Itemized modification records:
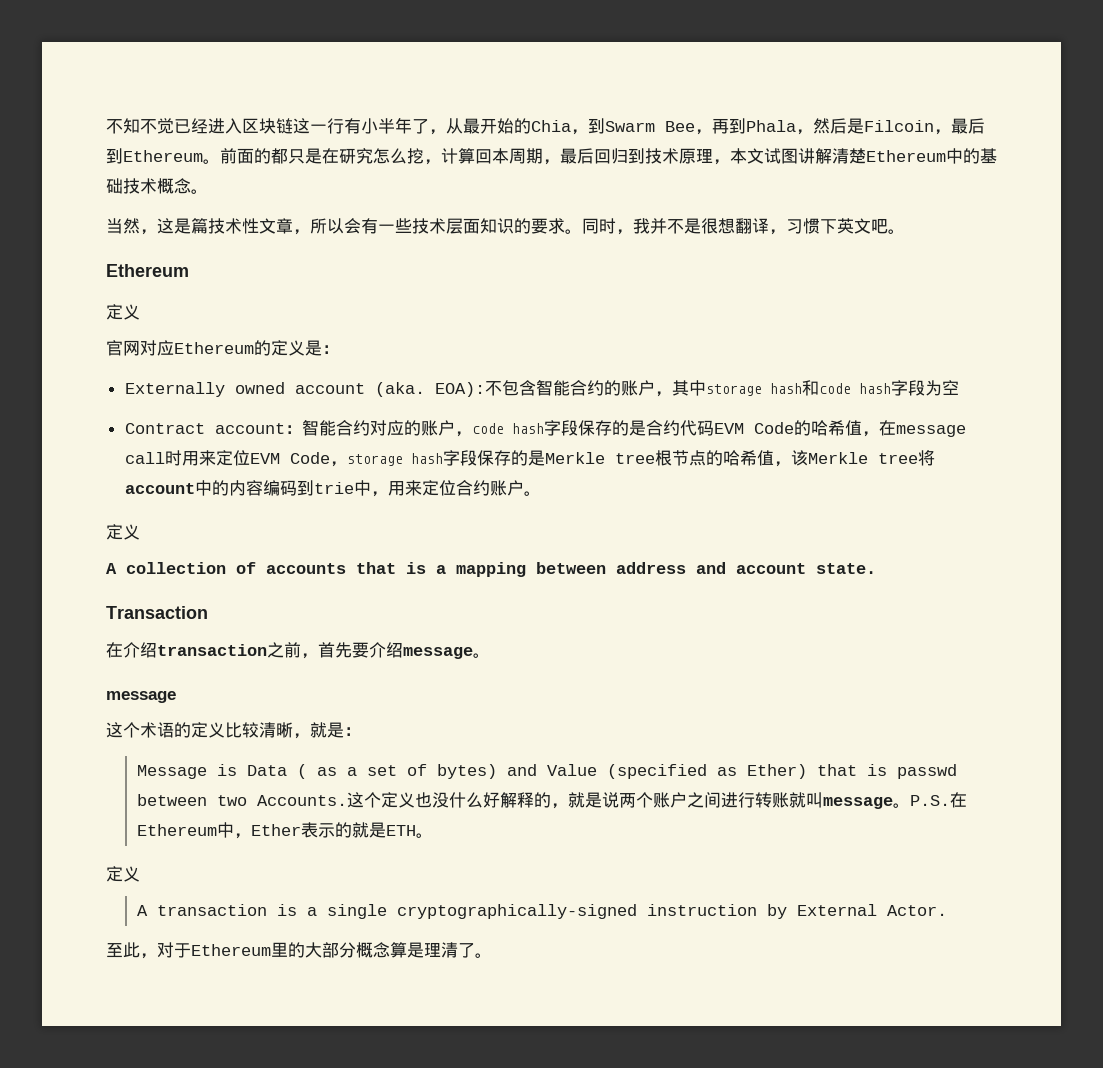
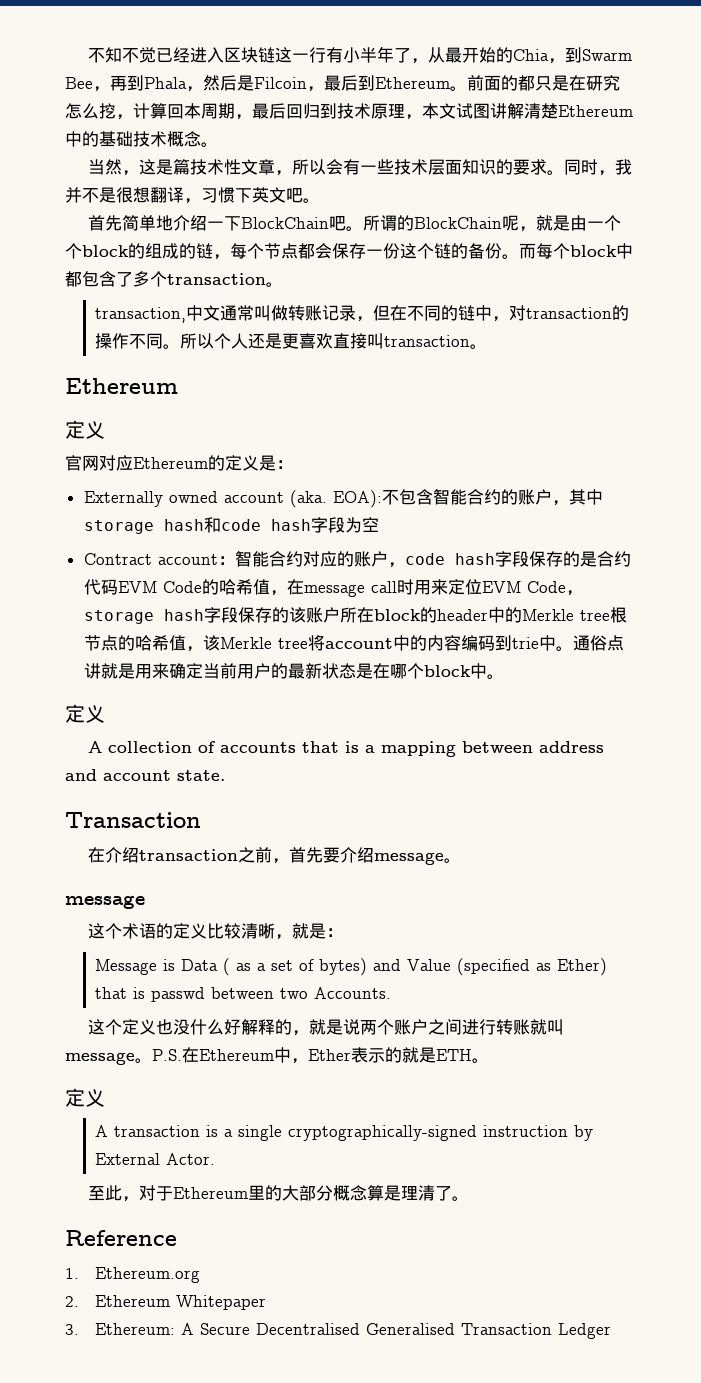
(905, 231) none -> [88,215,622,232] [65,243,633,260] [65,271,283,287] [95,305,630,323] [95,333,488,349] // 首先简单地介绍一下BlockChain吧。所谓的BlockChain呢，就是由一个个block的组成的链，每个节点都会保存一份这个链的备份。而每个block中都包含了多个transaction。 // transaction,中文通常叫做转账记录，但在不同的链中，对transaction的操作不同。所以个人还是更喜欢直接叫transaction。
[527,450,545,466] 是 -> [288,607,522,623] 该账户所在block的header中的
[370,480,524,497] ，用来定位合约账户 -> [555,635,624,651] [83,663,487,679] 。通俗点讲就是用来确定当前用户的最新状态是在哪个block中
(347, 800) none -> (392, 993) //
(492, 955) none -> [65,1230,177,1246] [65,1267,201,1283] [65,1295,267,1310] [65,1323,612,1339] // Reference // 1. Ethereum.org // 2. Ethereum Whitepaper // 3. Ethereum: A Secure Decentralised Generalised Transaction Ledger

• Problem requirements
The required result is the entries above, printed exactly from the first line through the line with "(347, 800) none -> (392, 993) //", pictures excluded.

• Task output
(905, 231) none -> [88,215,622,232] [65,243,633,260] [65,271,283,287] [95,305,630,323] [95,333,488,349] // 首先简单地介绍一下BlockChain吧。所谓的BlockChain呢，就是由一个个block的组成的链，每个节点都会保存一份这个链的备份。而每个block中都包含了多个transaction。 // transaction,中文通常叫做转账记录，但在不同的链中，对transaction的操作不同。所以个人还是更喜欢直接叫transaction。
[527,450,545,466] 是 -> [288,607,522,623] 该账户所在block的header中的
[370,480,524,497] ，用来定位合约账户 -> [555,635,624,651] [83,663,487,679] 。通俗点讲就是用来确定当前用户的最新状态是在哪个block中
(347, 800) none -> (392, 993) //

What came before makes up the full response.